WEBINAR | Establishing New Standards in Efficient Single Cell Cloning of hiPSCs
Tuesday, September 22, 2020 | 11am EDT (NA) / 4pm BST (UK) / 5pm CEST (EU-Central)
Drug discovery, diagnostic, and therapeutic efforts are increasingly using human-induced pluripotent stem cells (hiPSCs) and related technologies. However, the inability to robustly manipulate hiPSCs as single cells has remained a significant biological and technical hurdle. Current techniques rely on inefficient methods, such as limiting dilution (LD), which are time consuming, expensive, incompatible with the sensitivity of hiPSCs, and ultimately, ineffective in addressing concerns about clonality. For example, hiPSC gene-editing efficiencies can be low, thus requiring the generation and screening of hundreds of clones, which in turn must be validated for clonal origins.

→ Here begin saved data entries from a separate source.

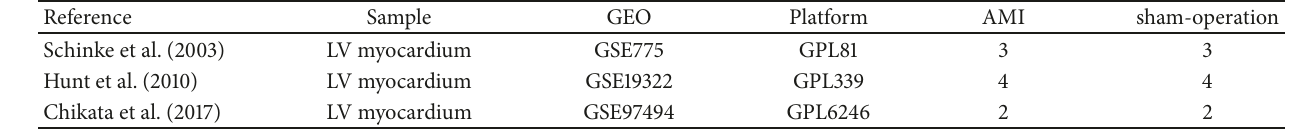
Table 1: Details for GEO AMI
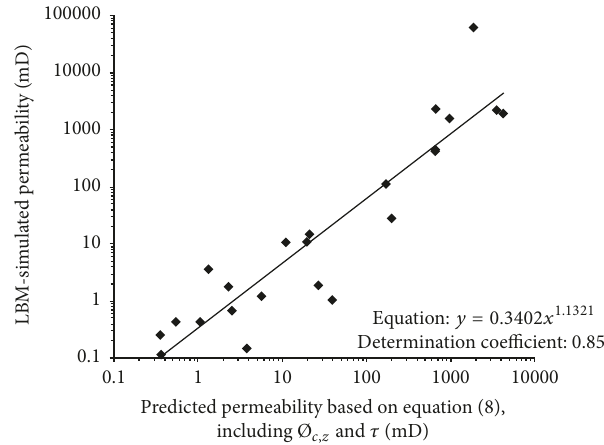
Figure 19: Predicted versus simulated permeabilities. The predicted permeabilities are based on an average between the permeability calculated from tortuosity and connected porosity for each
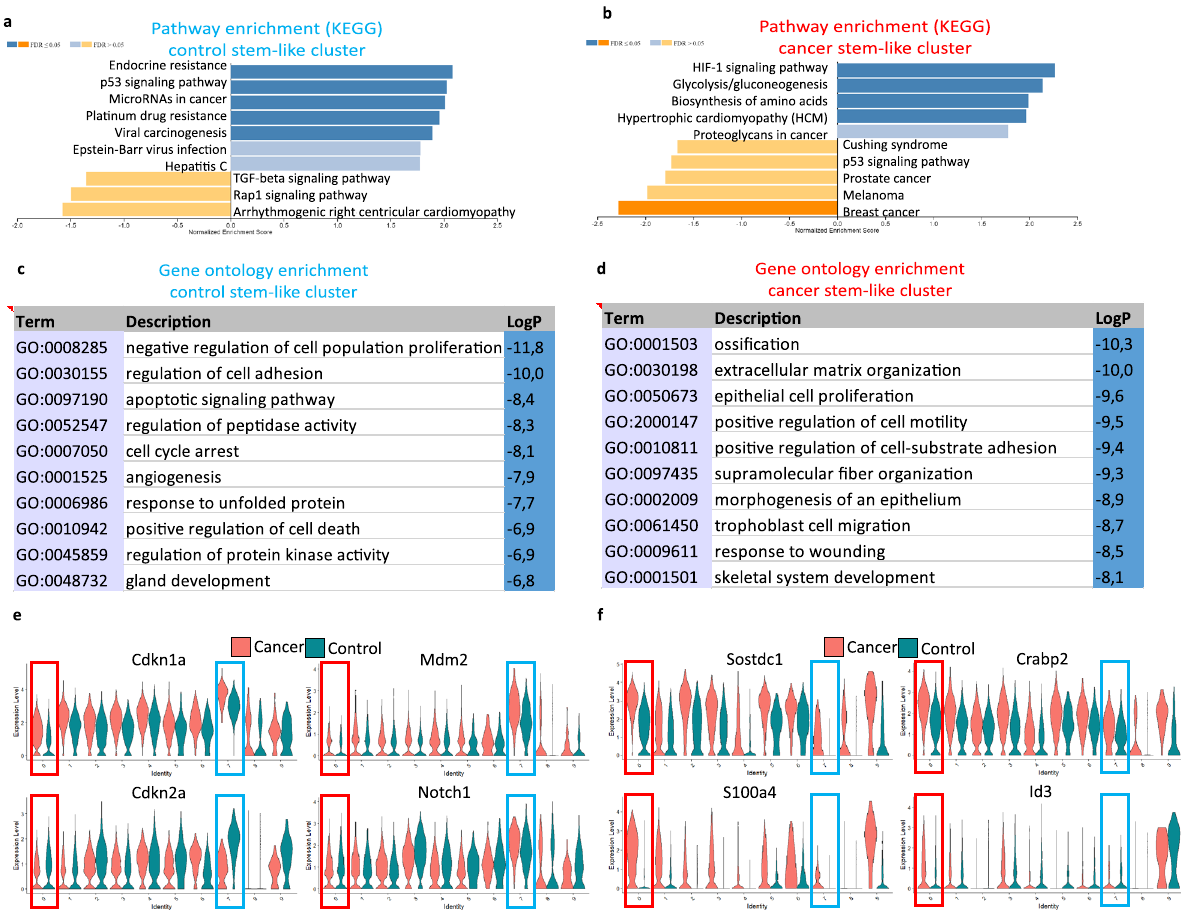
Figure 5. Kyoto Encyclopedia of Genes and Genomes (KEGG) pathway enrichment, Gene Ontology (GO) enrichment, and gene expression analyses in control and cancer stem-like cell clusters of the integrated object. ( a ) Bar graph showing upregulated (blue) and downregulated (yellow/orange) KEGG pathways in the control stem-like cell cluster (cluster 7) compared to the cancer stem-like cell cluster (cluster 0). ( b ) Bar graph showing upregulated (blue) and downregulated (yellow/orange) KEGG pathways in the cancer stem-like cell cluster (cluster 0) compared to the control stem-like cell cluster (cluster 7). Dark blue and orange bars in ( a ) and ( b ) indicate false discovery rate (FDR) ≤ 0.05, while light blue and yellow bars indicate FDR > 0.05. ( c ) Top 10 enriched GO biological process terms in the control stem-like cell cluster. ( d ) Top 10 enriched GO biological process terms in the cancer stem-like cell cluster. ( e ) Violin plots of selected genes upregulated in the control stem-like cell cluster. ( f ) Violin plots of selected genes upregulated in the cancer stem-like cell cluster. Red (cancer) and blue (control) rectangles highlight the stem-like clusters in ( e ) and ( f ). KEGG is developed by Kanehisa Laboratories (http:// www. kegg. jp/ kegg/ kegg1.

At Solentim, we have previously established the benefits of our proven VIPS™ commercial single cell seeding platform over manual LD for the creation of master cell banks, which helped shape industry standards for clonality of therapeutic CHO and HEK cell lines. Until now, the technology has been incompatible with hiPSCs due to their inherent sensitivity and particular culture needs, such as specialized pre-plated matrices and daily feeding schedules. Here we present a robust and clinically relevant workflow for the single-cell subcloning of hiPSCs using the VIPS seeding platform in combination with a new soluble dispensing matrix, MatriClone™(Solentim). MatriClone is an animal component-free matrix dispensed at the time of seeding, which allows for cell attachment and growth without the need for pre-coating culture plates. The VIPS instrument is uniquely able to perform the dual functions of high efficiency single-cell seeding and whole-well imaging to document outgrowth and verify clonal origin. The combination of this instrument and dispensing matrix provides a novel solution for improving workflows for cell reprogramming or gene editing of hiPSCs.
In this webinar, we demonstrate that numerous hiPSC cell lines can be successfully subcloned in a robust and automated fashion using the VIPS instrument in conjunction with optimized culture conditions, thereby reducing time and cost while most importantly maintaining the integrity of clonal biology. Firstly, we show that the VIPS plus MatriClone combination results in a several-fold improvement in clonal colony outgrowth of single seeded hiPSCs when compared with manual LD. Secondly, a number of hiPSC subclones were identified from presumed healthy and disease-affected backgrounds using daily whole well imaging on the VIPS and selected for expansion approximately 10-14 days post-seeding. Expression of pluripotency was confirmed for each of the sub-cloned lines. Finally, we demonstrate that subclones that maintained genomic integrity after extended culture and successfully differentiated into mixed cortical neurons.
The robustness of this workflow has immediate potential to impact standards, consistency, and confidence of clonality in both academic and pharma research. Furthermore, future translation of this workflow could positively effect GMP standards and re-establish expectations with the regulatory bodies for the development and production of advanced cell models, cellular diagnostics, and cell therapeutics, including clonality documentation to accompany future IND submissions.